Hi everyone,
I tried to find an answer to my question in the community or in JMP help, but I couldn't. So, I would really appreciate if anyone could point me in the right direction here or let me know what is the basic concept I am missing.
I am fitting a model to my response (dependent variable - DV), which is continuous, using 3 independent variables (IV) [2 categorical and 1 continuous] and the interaction between 2 of them (the other one I am just using the main effect). I first used Least Squares for that, as you can see in the screenshot below.
However, my residual by predicted plot does not look very good (I have some outliers). No matter which other factors I tried to add to the model - or transformation - I was not able to improve my residuals plot. The best I could get was using a change of my response, which is the one I am already showing above.

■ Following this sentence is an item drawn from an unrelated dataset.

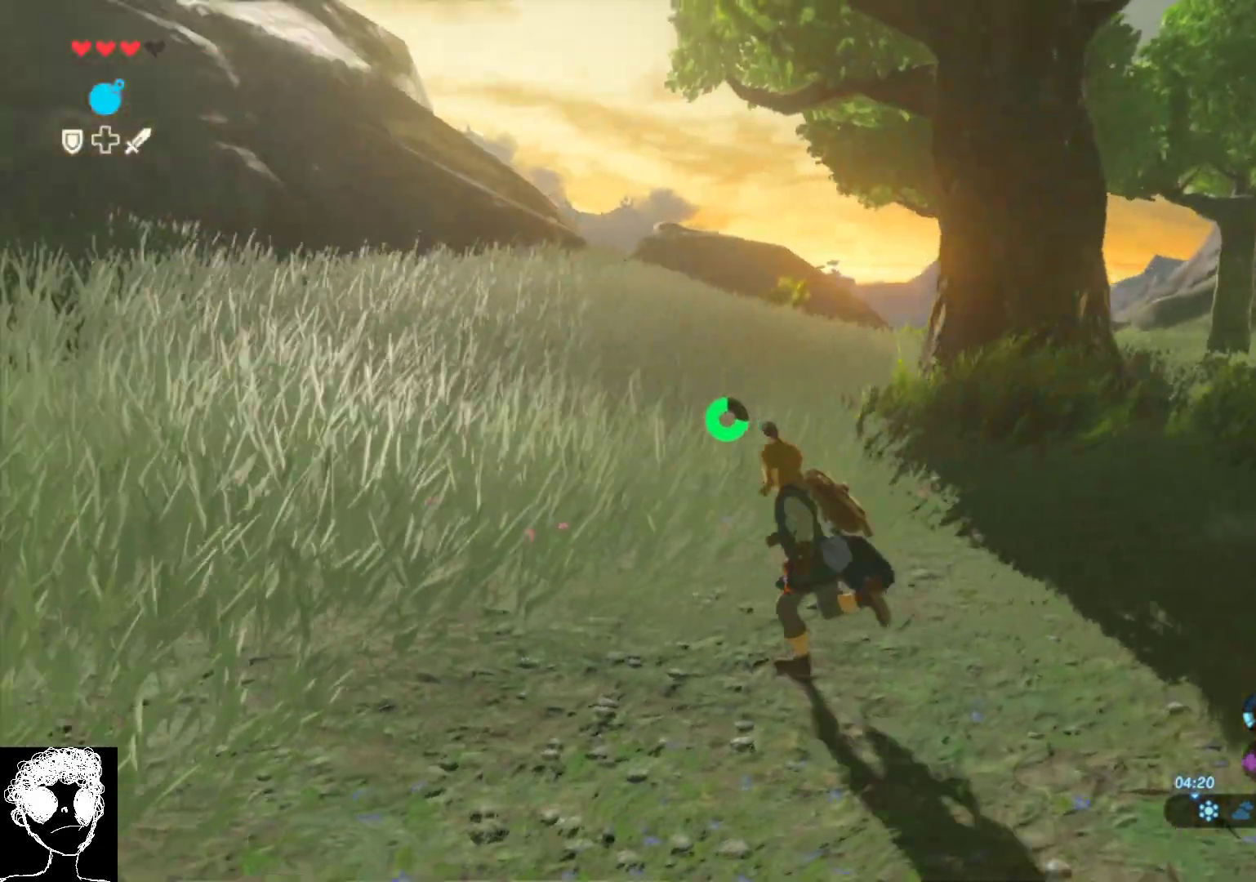
{"buttons": [], "left_stick": "up", "right_stick": "center", "events": [[67, "right_stick", "up-left"], [383, "left_stick", "up"], [483, "right_stick", "center"]]}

Next, I thought about using the Penalized Regression Method (more specifically Ridge) through the Generalized Regression. I read it can be more robust to outliers (though it will introduce some bias).
I started running the Generalized Regression with Standard Least Squares.
According to some videos I have seen, this should produce the same results as the Least Square regression.
Also, according to JMP help (https://www.jmp.com/support/help/en/15.2/index.shtml#page/jmp/training-and-validation-measures-of-fi...) the Generalized RSquare provided should be between 0 and 1 and it will simplify to the traditional RSquare for continuous normal responses in the standard least-squares setting. However, as you can see from the screenshot below, although the Generalized RSquare matches the RSquare for the Training set, it does not match for the Validation set (and it is negative). The other statistics (e.g. RASE) do match both sets (Training and Validation).
Any ideas about what may be happening here?
Thank you in advance for any ideas and hints!
PS: For everything I am doing in this post, I used the FitModel platform in JMP.